Yes & no. Most of the M1 die isn't spent on CPU, it's spent things like GPU, neural net, and SLC cache. A "basic" dual-core CPU-only M1 would be very manufacturable back in 2011 or so. After all, Intel at some point decided to spend a whole lot of transistors adding a GPU to every single CPU regardless of worth, there were transistors to spare.

adrian_b · on Jan 19, 2021

True, but the M1 CPU, together with the necessary cache and memory controller still occupies about a third of the Apple M1 die.

In the Intel 32-nm process, the area would have been 30 to 40 times larger than in the TSMC 5 nm process.

The 32-nm die would have been as large as a book, many times larger than any manufacturable chip.

By 2011, 2-core CPUs would not have been competitive, but even reducing the area in half is not enough to bring the size into the realm of possible.

kllrnohj · on Jan 19, 2021

Where are you getting your M1 CPU + memory controller is about a third of the M1 die from? Looking at this die shot + annotation: https://images.anandtech.com/doci/16226/M1.png The firestorm cores + 12MB cache is far less than 1/3rd the die, and the memory controller doesn't look particularly large.

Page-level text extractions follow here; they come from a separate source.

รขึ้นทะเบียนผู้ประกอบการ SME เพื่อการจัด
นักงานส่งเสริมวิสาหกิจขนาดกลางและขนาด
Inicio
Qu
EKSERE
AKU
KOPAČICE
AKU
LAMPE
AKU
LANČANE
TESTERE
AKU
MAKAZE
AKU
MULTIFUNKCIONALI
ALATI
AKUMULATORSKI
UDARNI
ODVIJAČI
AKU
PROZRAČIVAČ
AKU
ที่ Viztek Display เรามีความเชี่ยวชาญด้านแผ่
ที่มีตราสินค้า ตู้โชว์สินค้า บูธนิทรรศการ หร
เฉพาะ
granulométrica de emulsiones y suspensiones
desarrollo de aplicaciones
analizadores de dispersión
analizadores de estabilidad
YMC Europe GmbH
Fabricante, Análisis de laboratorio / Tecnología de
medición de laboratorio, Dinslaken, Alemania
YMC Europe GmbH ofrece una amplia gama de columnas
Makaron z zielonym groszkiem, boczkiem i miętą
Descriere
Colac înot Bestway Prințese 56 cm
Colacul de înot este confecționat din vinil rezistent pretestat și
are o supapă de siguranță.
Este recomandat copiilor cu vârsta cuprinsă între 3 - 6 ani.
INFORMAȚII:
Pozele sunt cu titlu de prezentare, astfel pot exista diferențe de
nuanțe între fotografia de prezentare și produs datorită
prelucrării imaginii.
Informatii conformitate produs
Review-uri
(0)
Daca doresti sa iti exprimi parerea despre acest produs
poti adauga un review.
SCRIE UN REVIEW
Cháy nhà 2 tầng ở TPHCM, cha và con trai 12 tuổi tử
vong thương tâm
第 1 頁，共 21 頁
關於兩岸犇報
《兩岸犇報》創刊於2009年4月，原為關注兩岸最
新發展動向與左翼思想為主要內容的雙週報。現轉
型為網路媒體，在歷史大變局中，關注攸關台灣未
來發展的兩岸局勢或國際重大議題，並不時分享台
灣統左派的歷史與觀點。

The M1 total is 16B transistors. A 2700K on Intel's 32nm was 1.1B transistors. You're "only" talking something like ~4x the size necessary if that. Of course the 2700K already has a memory controller on it, so you really just need the firestorm cores part of the M1. Which is a _lot_ less than 1/3rd of the die size.

But lets say you're right and it is 1/3rd. That means you need ~5B transistors. Nvidia was doing 7B transistors on TSMC's 28nm in 2013 on consumer parts (GTX 780)

adrian_b · on Jan 19, 2021

I was looking at the same image.

A very large part of the die is not labelled and it must include some blocks that cannot be omitted from the CPU, e.g. the PCIe controller and various parts from the memory controller, e.g. buffers and prefetchers.

The area labelled for the memory channels seems to contain just the physical interfaces for the memory, that is why it is small. The complete memory controller must include parts of the unlabelled area.

Even if the CPU part of M1 would be smaller, e.g. just a quarter, that would be 30 square mm. In the 32 nm technology that would likely need much more than 1000 square mm, i.e. it would be impossible to be manufactured.

The number of transistors claimed for various CPUs or GPUs is mostly meaningless and usually very far from the truth anyway.

The only thing that matters for estimating the costs and the scaling to other processes is the area occupied on the die, which is determined by much more factors than the number of transistors used, even if that would have been reported accurately. (The transistors are not identical, they can have very different sizes and the area of various parts of a CPU may be determined more by the number of interconnections than by the number of transistors.)

kllrnohj · on Jan 19, 2021

> that would be 30 square mm. In the 32 nm technology that would likely need much more than 1000 square mm,

Where are you getting that scaling from? Intel's 32nm is reported at 7.5Mtr/mm2 while TSMC's 5NM is 171Mtr/mm2. 30 sqmm of TSMC 5nm in 32nm would therefore be around 660 sqmm. That's definitely on the large side, but yet again chips nearly that large were manufactured & sold in consumer products.

> A very large part of the die is not labelled and it must include some blocks that cannot be omitted from the CPU, e.g. the PCIe controller and various parts from the memory controller, e.g. buffers and prefetchers.

You need those things to have a functional modern SoC, but you don't need as much or of the same thing to have just a desktop CPU without an iGPU, nor to have just the raw compute performance of the M1. It'll be a heck of a lot harder to feed it on dual-channel DDR3, for sure, but all those canned benchmarks that fit in cache would still be just as fast.

branko_d · on Jan 19, 2021

> We've been "stuck" at the 3-5ghz range for something like half a decade

It’s closer to two decades, actually. Pentium 4 (Northwood) reached 3.06 GHz in 2002, using 130 nm fabrication process.